Segment Start: Data for analysis

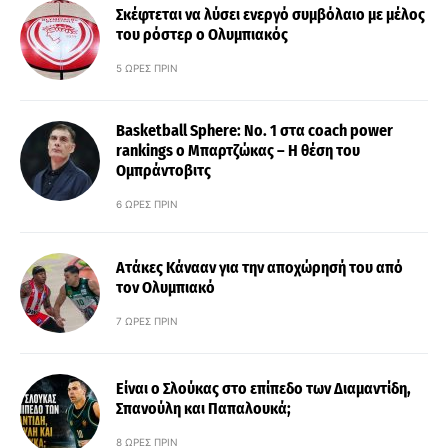
Σκέφτεται να λύσει ενεργό συμβόλαιο με μέλος
του ρόστερ ο Ολυμπιακός
5 ΏΡΕΣ ΠΡΙΝ
Basketball Sphere: No. 1 στα coach power
rankings ο Μπαρτζώκας – Η θέση του
Ομπράντοβιτς
6 ΏΡΕΣ ΠΡΙΝ
Ατάκες Κάνααν για την αποχώρησή του από
τον Ολυμπιακό
7 ΏΡΕΣ ΠΡΙΝ
Είναι ο Σλούκας στο επίπεδο των Διαμαντίδη,
Σπανούλη και Παπαλουκά;
8 ΏΡΕΣ ΠΡΙΝ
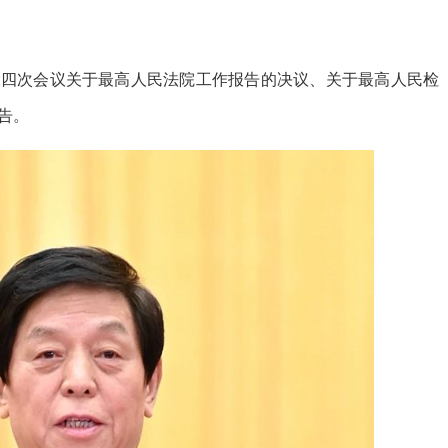
大四次会议关于最高人民法院工作报告的决议、关于最高人民检
告。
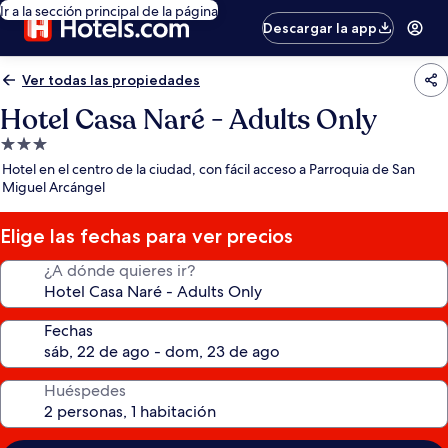
Ir a la sección principal de la página
Descargar la app
Ver todas las propiedades
Hotel Casa Naré - Adults Only
Propiedad
de
Hotel en el centro de la ciudad, con fácil acceso a Parroquia de San
3.0
Miguel Arcángel
estrellas
Elige las fechas para ver precios
¿A dónde quieres ir?
Fechas
Huéspedes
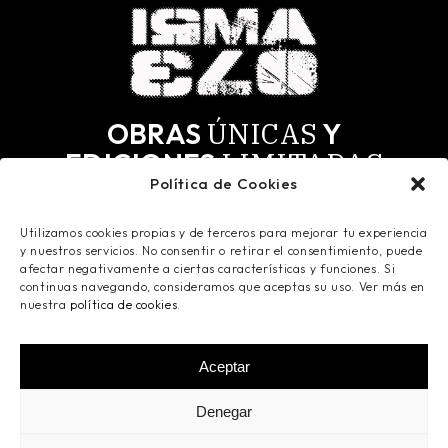
ÚNICAS
OBRAS
Y
LIMITADAS
EDICIONES
Política de Cookies
MÁS
SELECTOS.
PARA LOS
Utilizamos cookies propias y de terceros para mejorar tu experiencia
Todas las obras tienen derechos de autor y todos
y nuestros servicios. No consentir o retirar el consentimiento, puede
los derechos reservados. Registradas en Safe
afectar negativamente a ciertas características y funciones. Si
Creative.
continuas navegando, consideramos que aceptas su uso. Ver más en
nuestra
política de cookies
.
Aceptar
©
2026
Ismaelo Art
- Todos los derechos
Denegar
reservados -
Aviso Legal
-
Política de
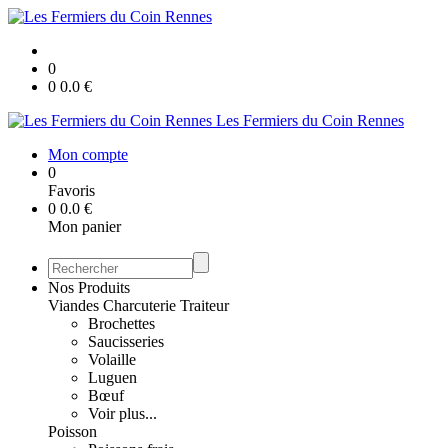
0
0
0.0
€
Les Fermiers du Coin Rennes
Mon compte
0
Favoris
0
0.0
€
Mon panier
Nos Produits
Viandes Charcuterie Traiteur
Brochettes
Saucisseries
Volaille
Luguen
Bœuf
Voir plus...
Poisson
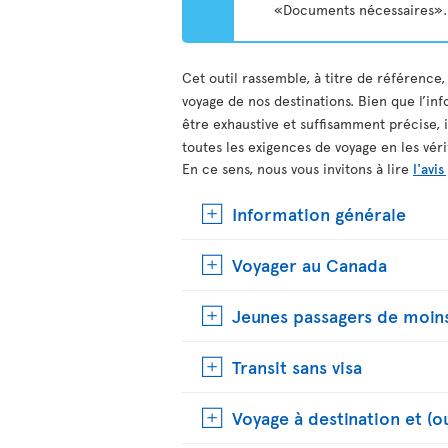
«Documents nécessaires».
Cet outil rassemble, à titre de référence,
voyage de nos destinations. Bien que l’inf
être exhaustive et suffisamment précise, 
toutes les exigences de voyage en les vér
En ce sens, nous vous invitons à lire
l'avis
Information générale
Voyager au Canada
Jeunes passagers de moins
Transit sans visa
Voyage à destination et (o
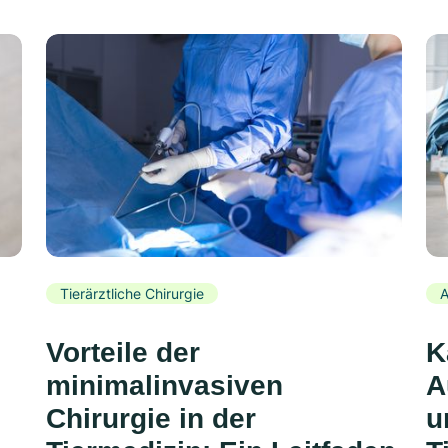
Tierärztliche Chirurgie
A
Vorteile der
K
minimalinvasiven
A
Chirurgie in der
u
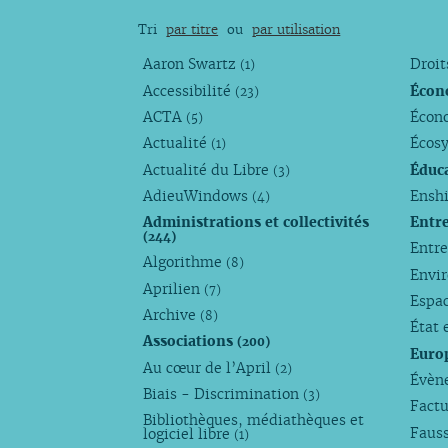
Tri
par titre
ou
par utilisation
Aaron Swartz
Droi
(1)
Accessibilité
Écon
(23)
ACTA
Écono
(5)
Actualité
Écos
(1)
Actualité du Libre
Éduc
(3)
AdieuWindows
Enshi
(4)
Administrations et collectivités
Entr
(244)
Entr
Algorithme
(8)
Envi
Aprilien
(7)
Espa
Archive
(8)
État 
Associations
(200)
Euro
Au cœur de l’April
(2)
Évèn
Biais - Discrimination
(3)
Factu
Bibliothèques, médiathèques et
Faus
logiciel libre
(1)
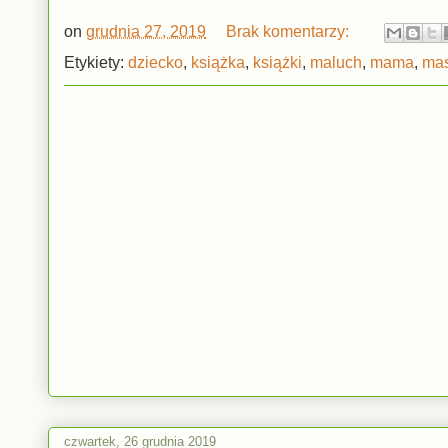
on
grudnia 27, 2019
Brak komentarzy:
Etykiety:
dziecko
,
książka
,
książki
,
maluch
,
mama
,
ma
czwartek, 26 grudnia 2019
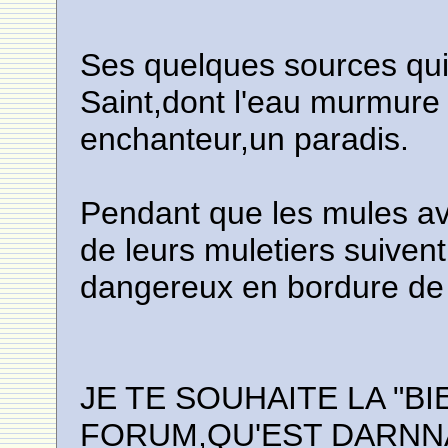
Ses quelques sources qui 
Saint,dont l'eau murmure e
enchanteur,un paradis.
Pendant que les mules av
de leurs muletiers suivent 
dangereux en bordure de l
JE TE SOUHAITE LA "B
FORUM,QU'EST DARNNA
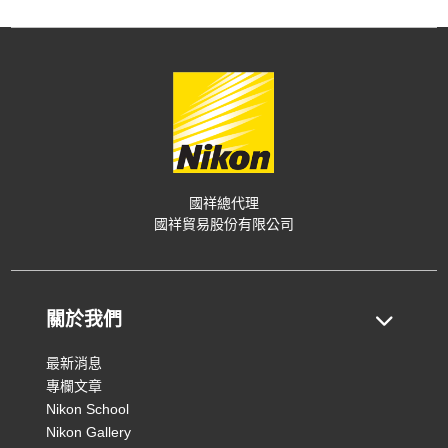
國祥總代理
國祥貿易股份有限公司
關於我們
最新消息
專欄文章
Nikon School
Nikon Gallery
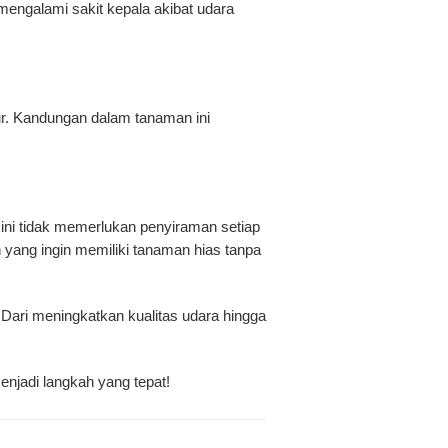
engalami sakit kepala akibat udara
mur. Kandungan dalam tanaman ini
ini tidak memerlukan penyiraman setiap
 yang ingin memiliki tanaman hias tanpa
 Dari meningkatkan kualitas udara hingga
njadi langkah yang tepat!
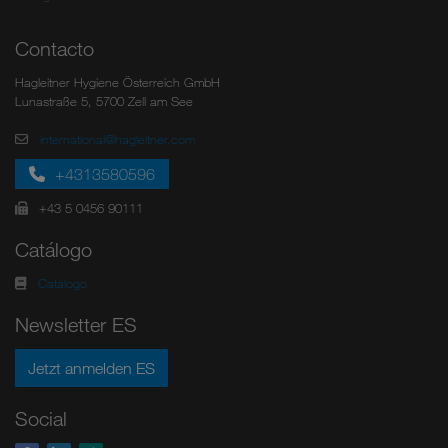
Contacto
Hagleitner Hygiene Österreich GmbH
Lunastraße 5, 5700 Zell am See
international@hagleitner.com
+4313580596
+43 5 0456 90111
Catálogo
Catálogo
Newsletter ES
Jetzt anmelden ES
Social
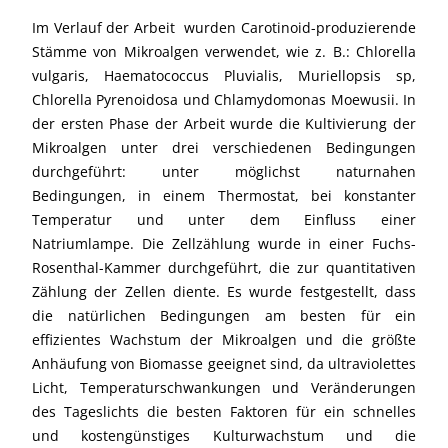
Im Verlauf der Arbeit wurden Carotinoid-produzierende
Stämme von Mikroalgen verwendet, wie z. B.: Chlorella
vulgaris, Haematococcus Pluvialis, Muriellopsis sp,
Chlorella Pyrenoidosa und Chlamydomonas Moewusii. In
der ersten Phase der Arbeit wurde die Kultivierung der
Mikroalgen unter drei verschiedenen Bedingungen
durchgeführt: unter möglichst naturnahen
Bedingungen, in einem Thermostat, bei konstanter
Temperatur und unter dem Einfluss einer
Natriumlampe. Die Zellzählung wurde in einer Fuchs-
Rosenthal-Kammer durchgeführt, die zur quantitativen
Zählung der Zellen diente. Es wurde festgestellt, dass
die natürlichen Bedingungen am besten für ein
effizientes Wachstum der Mikroalgen und die größte
Anhäufung von Biomasse geeignet sind, da ultraviolettes
Licht, Temperaturschwankungen und Veränderungen
des Tageslichts die besten Faktoren für ein schnelles
und kostengünstiges Kulturwachstum und die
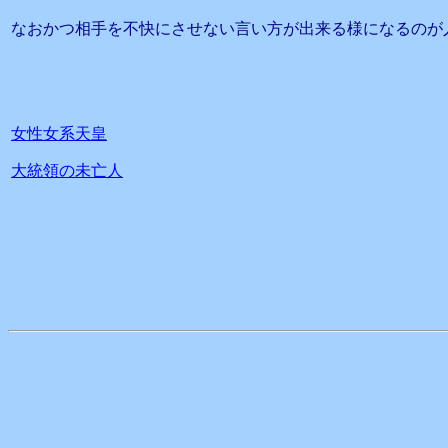
なおかつ相手を不快にさせない言い方が出来る様になるのが
女性女系天皇
大統領の未亡人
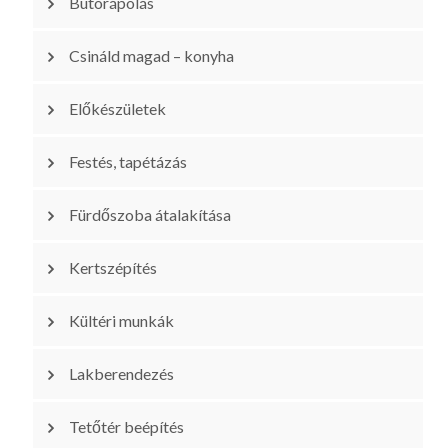
Bútorápolás
Csináld magad – konyha
Előkészületek
Festés, tapétázás
Fürdőszoba átalakítása
Kertszépítés
Kültéri munkák
Lakberendezés
Tetőtér beépítés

Segment End: Data for analysis

Your task
Reproduce the listing from its very beginning down through the line that contains "Είναι ο Σλούκας", with both ends included. Omit the pictures from your answer.

Solution
Σκέφτεται να λύσει ενεργό συμβόλαιο με μέλος
του ρόστερ ο Ολυμπιακός
5 ΏΡΕΣ ΠΡΙΝ
Basketball Sphere: No. 1 στα coach power
rankings ο Μπαρτζώκας – Η θέση του
Ομπράντοβιτς
6 ΏΡΕΣ ΠΡΙΝ
Ατάκες Κάνααν για την αποχώρησή του από
τον Ολυμπιακό
7 ΏΡΕΣ ΠΡΙΝ
Είναι ο Σλούκας στο επίπεδο των Διαμαντίδη,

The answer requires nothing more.